Now if you look on the other side of that,
compare that to George Lucas.
Here's a man who made untold millions, and then when it came
time to go back to make Star Wars, his new trilogy,
he literally had the pocketbook.
He had the ability to fund anything in the world
that he wanted.
He had the world at his fingertips, he could make
anything he wanted, the sky was the limit, and he created
the three new "Star Wars" movies.
And I think we'd be very hard pressed to find people who
really, truly could call that art, what he created.
So it's an example of a restrictive world where
the least likely chance that something beautiful would emerge
is where some of the most enduring classic things
came from, and then another place where you had,
in the future with Lucas where you had the unlimited
opportunities where, in a way fell flat.
And again, I want to underscore when we talk about art and
cinema, I don't mean that films that are not art are not good,
because that's also not a fair thing to say.
Pardon me.
So that's the thing that we know as artists or as critical
watchers of cinema, is that art and cinema, great cinema,
as in great art, requires talent and it requires vision.

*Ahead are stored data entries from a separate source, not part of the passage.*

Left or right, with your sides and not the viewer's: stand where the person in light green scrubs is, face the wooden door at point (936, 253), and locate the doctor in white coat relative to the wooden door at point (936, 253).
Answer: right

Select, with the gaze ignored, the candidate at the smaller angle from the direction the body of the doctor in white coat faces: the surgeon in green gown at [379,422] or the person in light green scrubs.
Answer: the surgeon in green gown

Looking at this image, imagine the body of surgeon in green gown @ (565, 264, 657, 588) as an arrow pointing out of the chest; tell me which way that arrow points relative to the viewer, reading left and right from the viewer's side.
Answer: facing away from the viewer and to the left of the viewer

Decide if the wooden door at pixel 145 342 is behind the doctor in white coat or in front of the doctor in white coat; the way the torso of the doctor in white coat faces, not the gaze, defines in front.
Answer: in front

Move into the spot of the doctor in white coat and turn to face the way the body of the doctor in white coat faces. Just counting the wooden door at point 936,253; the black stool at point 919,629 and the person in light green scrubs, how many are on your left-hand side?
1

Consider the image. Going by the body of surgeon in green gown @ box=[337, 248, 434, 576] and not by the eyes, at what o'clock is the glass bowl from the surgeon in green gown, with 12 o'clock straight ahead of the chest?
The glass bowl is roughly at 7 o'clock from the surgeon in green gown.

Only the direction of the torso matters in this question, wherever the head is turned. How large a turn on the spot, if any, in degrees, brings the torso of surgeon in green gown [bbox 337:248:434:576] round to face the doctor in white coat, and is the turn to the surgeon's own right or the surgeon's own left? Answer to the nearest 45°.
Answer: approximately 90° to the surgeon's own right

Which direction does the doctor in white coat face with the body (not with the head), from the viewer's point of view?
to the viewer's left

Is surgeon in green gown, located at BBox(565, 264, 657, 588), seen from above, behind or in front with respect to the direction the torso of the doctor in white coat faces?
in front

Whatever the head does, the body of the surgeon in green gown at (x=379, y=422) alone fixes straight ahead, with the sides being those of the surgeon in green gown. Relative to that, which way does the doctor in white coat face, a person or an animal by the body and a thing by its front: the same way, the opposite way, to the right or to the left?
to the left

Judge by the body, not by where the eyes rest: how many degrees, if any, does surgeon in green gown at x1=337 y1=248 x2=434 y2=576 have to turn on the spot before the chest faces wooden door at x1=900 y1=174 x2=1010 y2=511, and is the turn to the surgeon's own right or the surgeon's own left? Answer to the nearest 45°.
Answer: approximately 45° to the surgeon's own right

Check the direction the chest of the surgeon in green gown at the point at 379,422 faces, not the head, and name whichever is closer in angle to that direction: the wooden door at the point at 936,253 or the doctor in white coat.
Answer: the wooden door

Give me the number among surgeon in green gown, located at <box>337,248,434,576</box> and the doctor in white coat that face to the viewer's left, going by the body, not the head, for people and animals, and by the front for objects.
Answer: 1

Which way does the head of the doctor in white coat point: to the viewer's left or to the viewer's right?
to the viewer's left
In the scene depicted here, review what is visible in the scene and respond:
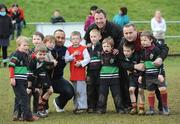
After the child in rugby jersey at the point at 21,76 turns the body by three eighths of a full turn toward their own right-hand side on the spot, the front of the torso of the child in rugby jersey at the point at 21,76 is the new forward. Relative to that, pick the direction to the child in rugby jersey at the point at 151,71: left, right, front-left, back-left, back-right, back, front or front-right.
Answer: back

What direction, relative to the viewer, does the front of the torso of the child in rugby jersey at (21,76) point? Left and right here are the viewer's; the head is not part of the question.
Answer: facing the viewer and to the right of the viewer

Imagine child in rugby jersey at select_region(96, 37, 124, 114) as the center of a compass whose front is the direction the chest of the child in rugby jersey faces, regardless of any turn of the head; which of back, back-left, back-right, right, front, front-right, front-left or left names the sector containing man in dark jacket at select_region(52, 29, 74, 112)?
right

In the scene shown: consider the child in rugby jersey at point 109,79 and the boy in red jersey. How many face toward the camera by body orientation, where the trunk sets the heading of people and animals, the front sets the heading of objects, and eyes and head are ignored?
2

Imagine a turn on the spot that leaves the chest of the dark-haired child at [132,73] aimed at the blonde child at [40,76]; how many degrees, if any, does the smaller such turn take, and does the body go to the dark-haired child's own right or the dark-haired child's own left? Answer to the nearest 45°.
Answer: approximately 45° to the dark-haired child's own right

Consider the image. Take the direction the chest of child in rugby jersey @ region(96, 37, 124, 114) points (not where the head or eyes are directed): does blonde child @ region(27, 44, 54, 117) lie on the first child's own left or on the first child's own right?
on the first child's own right

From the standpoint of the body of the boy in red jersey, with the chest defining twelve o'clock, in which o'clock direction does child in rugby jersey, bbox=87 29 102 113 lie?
The child in rugby jersey is roughly at 9 o'clock from the boy in red jersey.

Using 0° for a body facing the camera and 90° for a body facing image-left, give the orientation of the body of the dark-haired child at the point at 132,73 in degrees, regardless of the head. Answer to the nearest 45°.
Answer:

But I think also important is perspective.
And again that's what the idea of independance brings to this.
In the independent film world, which is existing, concurrent,
and overlapping with the mainstream world that we're all
familiar with, cinema happens and is shown, and exhibited,
around the world at festivals and art houses.
It's made by people in Charleston, Illinois,
to Los Angeles, to Bangkok, to the furthest reaches of Africa.
It's cinema that happens from all areas.